- The Washington Times - Monday, November 17, 2008

ANALYSIS/OPINION:

ANALYSIS/OPINION:

ANALYSIS/OPINION:

The Federal Reserve, the Treasury Department and the Democratic Party seem to be in a race to see who can flaunt more money at more suppliants in quicker time with less thought.

When the Federal Reserve and the Treasury Department decided to put $30 billion into Bear Stearns in March, Fed Chairman Ben Bernanke and Treasury Secretary Henry Paulson said they were “pleased” with their efforts to “promote liquid, well-functioning financial markets.” There were no warnings from the two financial chiefs that more trouble was ahead.

In July, Congress started asking questions about Fannie Mae and Freddie Mac. Mr. Paulson said: “Their regulator has made clear that they are adequately capitalized,” even as a former Federal Reserve president warned they were already insolvent. A month later, Mr. Paulson admitted $200 billion (and maybe more) would be needed to bail out the two mortgage giants. From there the landslide began. There was $700 billion to buy toxic mortgages and other assets from banks. Another $25 billion in loans went to the American automotive industry. Taxpayers were paid $168 billion in stimulus checks in February. All told, the federal government has shelled out $1.148 trillion on top of a $454 billion-closing-budget deficit.

The handwriting was on the wall at the start of the year. While first-quarter receipts for fiscal 2008 reached a record-high $606 billion, outlays for that quarter were also a record, at $712 billion. As the situation worsened, Mr. Paulson said nothing and did nothing.

Now, Mr. Paulson has decided that Treasury isn’t going to buy the troubled bank assets as he said it would do a month ago. He now plans to buy stocks and help consumers pay credit-card, auto-loan and student- loan debts. The Treasury chief said the reason he altered the focus of the policy is because House Speaker Nancy Pelosi wants to disburse $25 billion from the bailout fund to General Motors, Chrysler and Ford, on top of the $25 billion in low-interest loans extended to them last month.

Government spending is out of control, and it has been for eight years. “The federal government, led by Republicans, spent too much money, and that was not in the public’s best interest. The public got tired of that and wanted change away from that unrestrained spending,” said Alaska Gov. Sarah Palin at the Republican Governors Conference last week. Democrats are following and expanding upon the trend.

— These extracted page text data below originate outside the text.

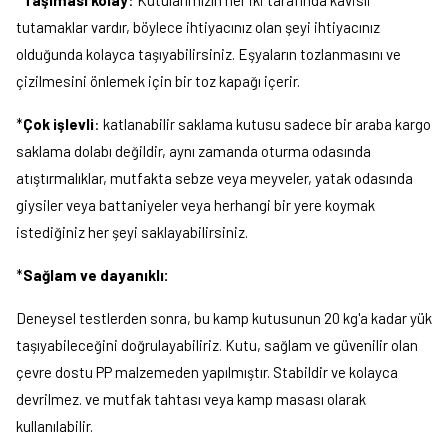
tutamaklar vardır, böylece ihtiyacınız olan şeyi ihtiyacınız
olduğunda kolayca taşıyabilirsiniz. Eşyaların tozlanmasını ve
çizilmesini önlemek için bir toz kapağı içerir.
*
Çok işlevli
: katlanabilir saklama kutusu sadece bir araba kargo
saklama dolabı değildir, aynı zamanda oturma odasında
atıştırmalıklar, mutfakta sebze veya meyveler, yatak odasında
giysiler veya battaniyeler veya herhangi bir yere koymak
istediğiniz her şeyi saklayabilirsiniz.
*
Sağlam ve dayanıklı:
Deneysel testlerden sonra, bu kamp kutusunun 20 kg'a kadar yük
taşıyabileceğini doğrulayabiliriz. Kutu, sağlam ve güvenilir olan
çevre dostu PP malzemeden yapılmıştır. Stabildir ve kolayca
devrilmez. ve mutfak tahtası veya kamp masası olarak
kullanılabilir.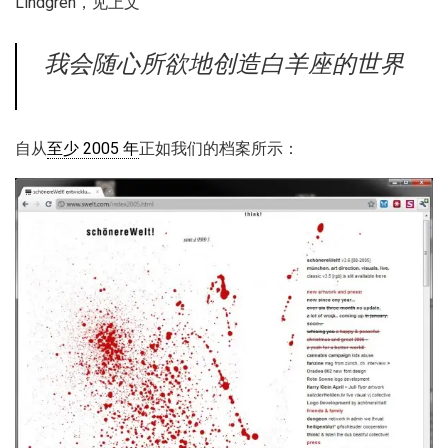
Lindgren，见上文
我会随心所欲地创造白羊座的世界
自从
至少 2005 年
正如我们的档案所示：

It is clear that, even now, Congress’ solution is to continue the bailouts and loans - even though they aren’t much of a solution, particularly for the auto industry. This isn’t 1979. The $1.2 billion bailout of Chrysler that President Reagan expanded in 1980 “worked” because Mr. Reagan restricted Japanese imports (this is before South Korean-based Hyundai was a major exporter of cars to the U.S.). That action greatly limited the competition and led to the ubiquitousness of the Aries-K models across America in the 1980s, helping Chrysler rebound and taxpayers profit.

But Hyundai, Toyota and Nissan and their luxury classes Lexus and Infiniti aren’t importing much now. They have U.S. plants in Alabama, Tennessee, California, Michigan, Texas, West Virginia and Kentucky rivaling the Big Three. More importantly, they don’t have unions breaking their backs. They face competing interests of congressmen from Michigan, Ohio, Indiana and Illinois, where job losses are seemingly unsurmountable, There are also a host of other states where the Big Three manufacture cars and parts. There is now a vested interest for the congressional delegations from each of the states hosting Japanese and Korean car manufacturers in defending, not limiting, these foreign companies’ competitiveness. How could they not? Americans are working on the assembly lines of Hyundai, Toyota and Nissan.

There are other issues such as Corporate Average Fuel Economy standards and how they are applied, and new technologies (hybrid-electric cars are outpacing and outperforming ethanol and flex-fuel vehicles with consumers). But the one major difference between the foreign and domestic car companies’ competitiveness these days is that one is being made with union labor and the other isn’t. Union labor is expensive and retirement benefits even more so. The only way to make the Big Three more competitive is by limiting their overhead. What Congress should do is let the U.S. auto companies die (or get as close to death as possible) or file for bankruptcy, forcing the United Auto Workers to either give meaningful concessions or lose every job they have.

“Spending billions of additional federal tax dollars with no promises to reform the root causes crippling automakers’ competitiveness around the world is neither fair to taxpayers nor sound fiscal policy,” said House Minority Leader John Boehner. We could not have said it better.

During this lame-duck session, Congress should pass legislation to eliminate capital-gains taxes to encourage investment. It should grant a “bonus depreciation” to small businesses, allowing them to invest in new equipment while simultaneously increasing the equipment’s value, so that 75 percent of the cost could be deducted in the first year. And it should decrease the corporate tax rate from 35 percent to 25 percent. This is a new approach Republicans want to see, and the country would be the better if Congress acts favorably on it.